━━ DATA UNDER STUDY

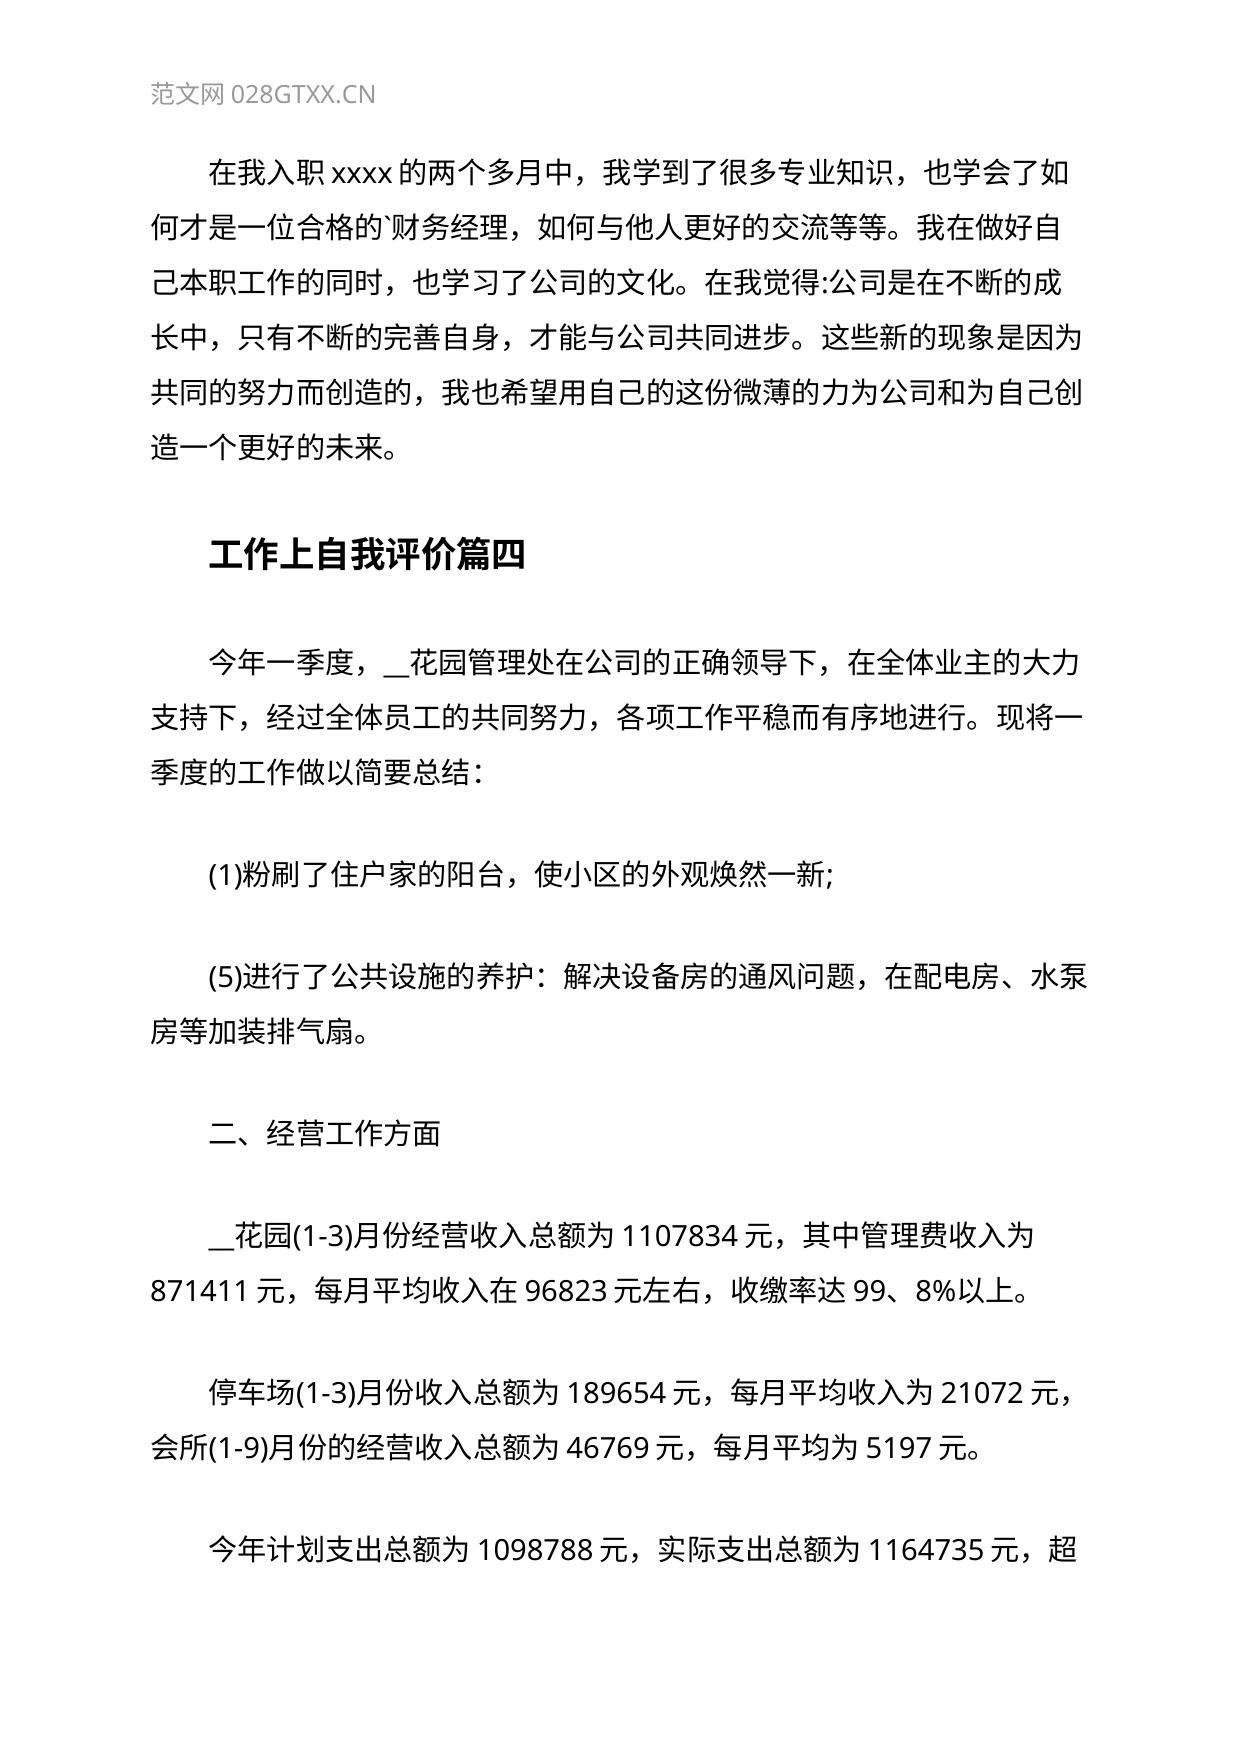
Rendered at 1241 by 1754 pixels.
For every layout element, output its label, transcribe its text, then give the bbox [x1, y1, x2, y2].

text (1)粉刷了住户家的阳台，使小区的外观焕然一新; [150, 852, 1090, 894]
text 今年一季度，__花园管理处在公司的正确领导下，在全体业主的大力支持下，经过全体员工的共同努力，各项工作平稳而有序地进行。现将一季度的工作做以简要总结： [150, 640, 1090, 792]
text 在我入职xxxx的两个多月中，我学到了很多专业知识，也学会了如何才是一位合格的`财务经理，如何与他人更好的交流等等。我在做好自己本职工作的同时，也学习了公司的文化。在我觉得:公司是在不断的成长中，只有不断的完善自身，才能与公司共同进步。这些新的现象是因为共同的努力而创造的，我也希望用自己的这份微薄的力为公司和为自己创造一个更好的未来。 [150, 150, 1090, 467]
text __花园(1-3)月份经营收入总额为1107834元，其中管理费收入为871411元，每月平均收入在96823元左右，收缴率达99、8%以上。 [150, 1212, 1090, 1309]
text (5)进行了公共设施的养护：解决设备房的通风问题，在配电房、水泵房等加装排气扇。 [150, 954, 1090, 1051]
text 二、经营工作方面 [150, 1110, 1090, 1153]
text 停车场(1-3)月份收入总额为189654元，每月平均收入为21072元，会所(1-9)月份的经营收入总额为46769元，每月平均为5197元。 [150, 1369, 1090, 1467]
text 工作上自我评价篇四 [150, 527, 1090, 578]
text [150, 1526, 1090, 1568]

━━━━

EXERCISE REQUIREMENTS: If any entry holds a picture, drop the picture and copy everything else exactly.

ANSWER SECTION:
Rendered at 1241 by 1754 pixels.
For every layout element, output its label, transcribe its text, then give the bbox [x1, y1, x2, y2].

text (1)粉刷了住户家的阳台，使小区的外观焕然一新; [150, 852, 1090, 894]
text 今年一季度，__花园管理处在公司的正确领导下，在全体业主的大力支持下，经过全体员工的共同努力，各项工作平稳而有序地进行。现将一季度的工作做以简要总结： [150, 640, 1090, 792]
text 在我入职xxxx的两个多月中，我学到了很多专业知识，也学会了如何才是一位合格的`财务经理，如何与他人更好的交流等等。我在做好自己本职工作的同时，也学习了公司的文化。在我觉得:公司是在不断的成长中，只有不断的完善自身，才能与公司共同进步。这些新的现象是因为共同的努力而创造的，我也希望用自己的这份微薄的力为公司和为自己创造一个更好的未来。 [150, 150, 1090, 467]
text __花园(1-3)月份经营收入总额为1107834元，其中管理费收入为871411元，每月平均收入在96823元左右，收缴率达99、8%以上。 [150, 1212, 1090, 1309]
text (5)进行了公共设施的养护：解决设备房的通风问题，在配电房、水泵房等加装排气扇。 [150, 954, 1090, 1051]
text 二、经营工作方面 [150, 1110, 1090, 1153]
text 停车场(1-3)月份收入总额为189654元，每月平均收入为21072元，会所(1-9)月份的经营收入总额为46769元，每月平均为5197元。 [150, 1369, 1090, 1467]
text 工作上自我评价篇四 [150, 527, 1090, 578]
text [150, 1526, 1090, 1568]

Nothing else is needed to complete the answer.